So ist es nicht verwunderlich, daß wir eines Tages am Sabbat in die Altstadt zogen, um an einem der geheimnisvollen Gottesdienste teilzunehmen.
Aber leider ergab sich nun eine Schwierigkeit. Die Juden halten es umgekehrt wie wir: Wir nehmen in der Kirche den Hut ab; in der Synagoge dagegen darf kein Mann erscheinen, ohne daß er einen Hut auf dem Kopfe hat.
Wir Jungen aber trugen keine Hüte. Es war für uns damals geradezu Ehrensache, ohne eine Kopfbedeckung herumzulaufen.
Da standen wir nun vor der Synagoge. Und ein kleiner, alter, ernster Mann erklärte uns, ohne Hut könnten wir auf keinen Fall die Synagoge betreten.
Hier war guter Rat teuer. Umkehren mochten wir nicht. Schließlich hatten wir diese Expedition doch lange besprochen und geplant.
Sollte sie nun so kläglich scheitern?
Der kleine, alte, bärtige Mann sah, daß es uns Ernst war mit dem Besuch der Synagoge und daß es sich nicht nur um einen spaßigen Einfall handelte. So trat er noch einmal zu uns und erklärte, er könne uns für die Dauer des Gottesdienstes Hüte vermieten, wenn wir ihm für jeden Hut einen Groschen Miete bezahlen wollten.
Da wurde große Kassenrevision gehalten. Und als sich herausstellte, daß genug Geld vorhanden war, gingen wir auf den Handel ein.
Der Mann brachte die Hüte. Ich denke, es waren abgelegte Kopfbedeckungen der vielen, vielen Rabbis, die hier gewirkt hatten: große, breitrandige, schwarze Dekkel. Es war gut, daß wir Ohren am Kopf hatten, sonst wären uns die Hüte über das Gesicht gerutscht.

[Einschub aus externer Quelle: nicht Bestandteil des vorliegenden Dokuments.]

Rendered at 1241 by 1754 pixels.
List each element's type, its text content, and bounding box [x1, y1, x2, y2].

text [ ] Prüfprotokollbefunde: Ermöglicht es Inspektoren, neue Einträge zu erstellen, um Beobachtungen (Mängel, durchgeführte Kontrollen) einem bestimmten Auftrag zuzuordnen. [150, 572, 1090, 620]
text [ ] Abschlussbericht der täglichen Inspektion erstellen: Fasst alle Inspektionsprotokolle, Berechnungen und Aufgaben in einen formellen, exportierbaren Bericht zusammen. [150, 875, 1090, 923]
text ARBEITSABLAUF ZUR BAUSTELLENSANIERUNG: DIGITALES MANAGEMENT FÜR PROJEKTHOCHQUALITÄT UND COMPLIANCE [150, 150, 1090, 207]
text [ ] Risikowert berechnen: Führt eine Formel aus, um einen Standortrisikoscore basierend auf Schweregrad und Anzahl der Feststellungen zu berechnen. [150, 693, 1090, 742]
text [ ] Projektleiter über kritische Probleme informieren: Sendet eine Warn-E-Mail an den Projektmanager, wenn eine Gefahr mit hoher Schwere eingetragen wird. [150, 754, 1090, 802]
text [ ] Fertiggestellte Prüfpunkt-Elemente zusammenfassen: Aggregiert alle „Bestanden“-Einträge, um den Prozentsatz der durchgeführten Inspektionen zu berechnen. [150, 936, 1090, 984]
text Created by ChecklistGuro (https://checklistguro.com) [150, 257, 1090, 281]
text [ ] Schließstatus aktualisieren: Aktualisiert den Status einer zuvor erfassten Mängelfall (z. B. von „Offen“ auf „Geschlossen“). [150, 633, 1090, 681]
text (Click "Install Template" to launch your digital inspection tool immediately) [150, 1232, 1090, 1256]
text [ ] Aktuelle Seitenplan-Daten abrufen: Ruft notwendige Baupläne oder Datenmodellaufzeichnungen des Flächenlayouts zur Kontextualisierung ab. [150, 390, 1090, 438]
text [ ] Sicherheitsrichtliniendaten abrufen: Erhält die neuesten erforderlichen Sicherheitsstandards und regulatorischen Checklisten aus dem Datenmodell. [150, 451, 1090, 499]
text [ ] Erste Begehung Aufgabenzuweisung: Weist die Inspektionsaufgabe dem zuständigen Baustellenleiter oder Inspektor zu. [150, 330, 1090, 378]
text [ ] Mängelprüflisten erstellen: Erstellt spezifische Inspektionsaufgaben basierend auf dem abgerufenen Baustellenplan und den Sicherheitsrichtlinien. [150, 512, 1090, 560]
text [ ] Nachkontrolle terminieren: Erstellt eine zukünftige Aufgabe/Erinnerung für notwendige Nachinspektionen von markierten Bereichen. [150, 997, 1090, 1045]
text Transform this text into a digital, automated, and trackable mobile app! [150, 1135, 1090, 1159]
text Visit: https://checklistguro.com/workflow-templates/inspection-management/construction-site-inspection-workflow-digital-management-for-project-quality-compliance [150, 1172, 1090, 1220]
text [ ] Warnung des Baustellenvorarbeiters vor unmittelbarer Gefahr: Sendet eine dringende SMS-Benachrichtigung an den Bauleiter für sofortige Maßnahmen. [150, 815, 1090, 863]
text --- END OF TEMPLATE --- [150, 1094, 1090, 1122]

Aber mit den schwarzen Hüten kam eine feierliche Stimmung über uns. So betraten wir die Synagoge. Andächtig machten wir den Gottesdienst mit. Und beim Ausgang gaben wir die Gottesdienst-Hüte wieder ab. - Seitdem habe ich oft an diese Hüte denken müssen. Wenn ich unsere lieben Christenleute im Gottesdienst sehe, machen sie alle einen so frommen und gottgefälligen Eindruck. Und sie singen die Glaubenslieder, in denen sie versichern, daß nichts sie vom Herrn Jesus trennen könne, auch wenn die Welt unterginge. Sie haben gleichsam feierliche Glaubenshüte auf.
Aber wenn der Gottesdienst zu Ende ist, geben sie den Glaubenshut schnell ab. Dann sind sie wie alle anderen Leute: Sie zanken und streiten, sie dienen dem Mammon, sie folgen ihren Lüsten und sie vergessen ganz den Heiland, der für sie starb. Sie leben ihren Alltag ohne den Erlöser. Das ist schlimm.
Wir sollten unseren »Glaubenshut« auch außerhalb des Gottesdienstes tragen.
»Welt ging verloren.
Es war im Jahre 1915.
Als blutjunger Kriegsfreiwilliger stand ich an der Front. Wir lagen am Kanonberg in der Champagne in einer trostlos zerstörten Gegend.
Am Tag vor Weihnachten kam Post. Ich kriegte auch ein Päckchen. Unter allerlei lieben Gaben war da ein gelber Wachsstock. »Kinder, wir machen uns einen Weihnachtsbaum!« hieß es, als man den Wachsstock in meiner Hand sah.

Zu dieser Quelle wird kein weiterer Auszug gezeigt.